Make sure that the RX pin of the Bluetooth module is connected to the TX3V3 pin on evive. As soon as you connect it, a red LED will start blinking on the module.
- Now, if you remember, to connect the board, we first clicked on the Connect button and then selected the serial port to which our board was connected. Similarly, for establishing a connection via Bluetooth, click on the Connect Button and instead of selecting serial ports, select Bluetooth ports. A list of near-by devices will appear. Select your Bluetooth module from the list.

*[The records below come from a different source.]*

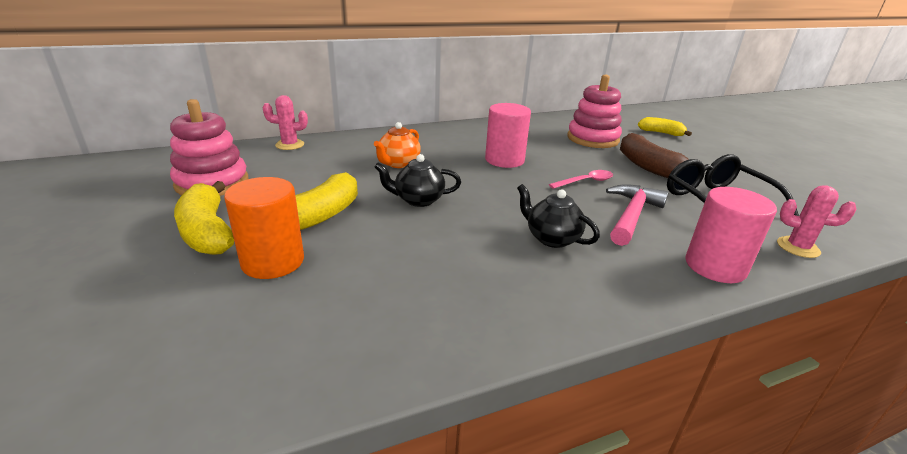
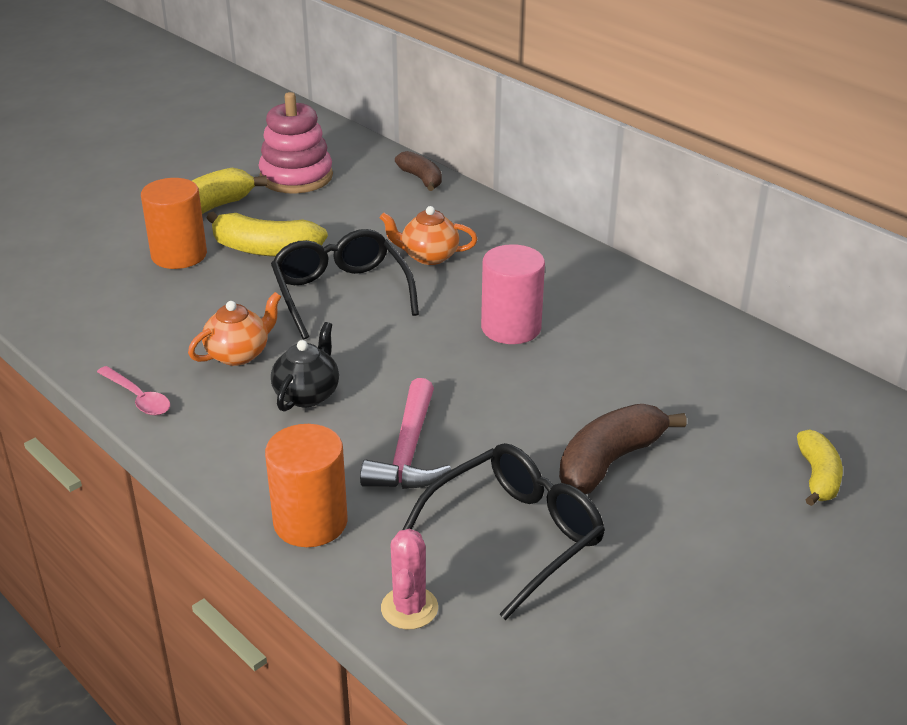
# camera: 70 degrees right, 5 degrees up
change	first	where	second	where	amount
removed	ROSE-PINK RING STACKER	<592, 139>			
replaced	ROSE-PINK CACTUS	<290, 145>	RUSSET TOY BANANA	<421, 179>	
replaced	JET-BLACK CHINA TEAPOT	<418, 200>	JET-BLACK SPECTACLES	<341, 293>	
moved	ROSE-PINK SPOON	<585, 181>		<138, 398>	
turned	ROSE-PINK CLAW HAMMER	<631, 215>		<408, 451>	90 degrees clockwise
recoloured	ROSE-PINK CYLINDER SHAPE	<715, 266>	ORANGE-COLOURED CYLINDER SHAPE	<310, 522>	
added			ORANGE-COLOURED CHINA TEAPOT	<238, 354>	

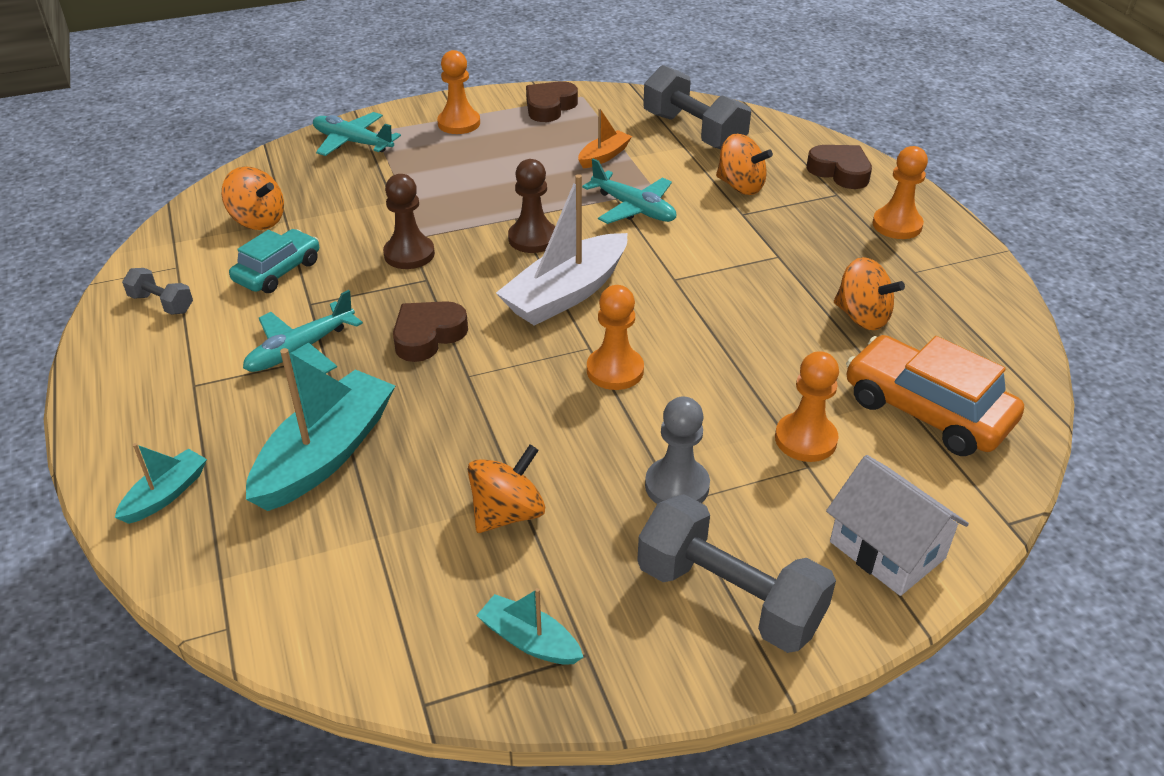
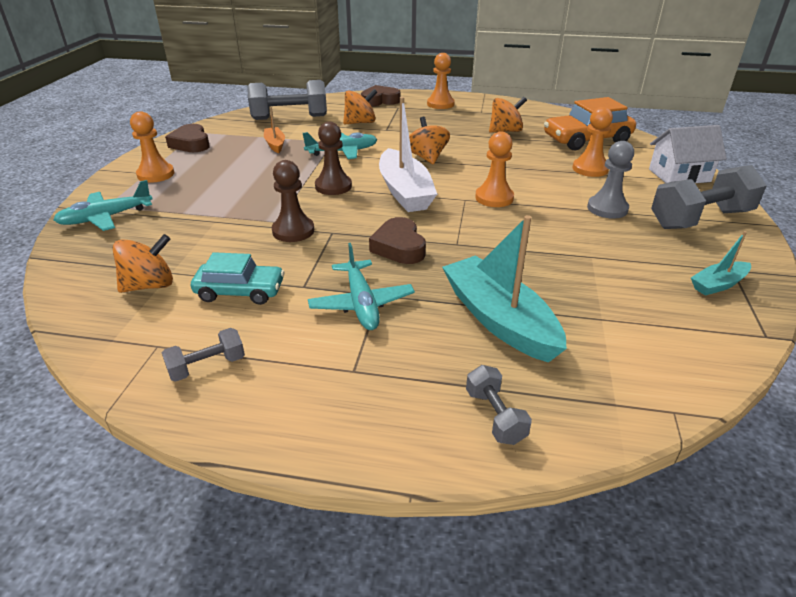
# camera: 60 degrees left, 5 degrees down
change	first	where	second	where	amount
turned	TEAL CAR	<278, 271>		<240, 291>	120 degrees clockwise
replaced	TEAL SAILBOAT	<166, 494>	GREY HAND WEIGHT	<495, 416>	
moved	ORANGE-COLOURED TOY TOP	<507, 513>		<427, 158>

- You can recognize either it from its name or from the address written at its back. With this, evive is now interfaced with PictoBlox via Bluetooth!
- Now, maximize the Stage, click on the green flag and make Tobi jump wirelessly!
Not only can you interact with sprites but also control robots in real-time.
You must have noticed that while you were running the script, the menu wasn’t visible on the screen. To access the menu, center-press the navigation key. If you want to come back to the Stage mode, select exit firmware from the menu.
In this tutorial, we have explored PictoBlox‘s Stage mode and seen how we can control hardware in real–time. We have created a script to make our sprite, Tobi, jump when we press evive‘s tactile switch by connecting evive to the computer using a USB cable or over Bluetooth. By using the blocks in the palettes, we can interact with evive’s features, control actuators like DC motors, and sensors connected to the board. We can also control sprites and robots wirelessly using Bluetooth.
With these powerful tools, you can create interactive projects and applications with PictoBlox.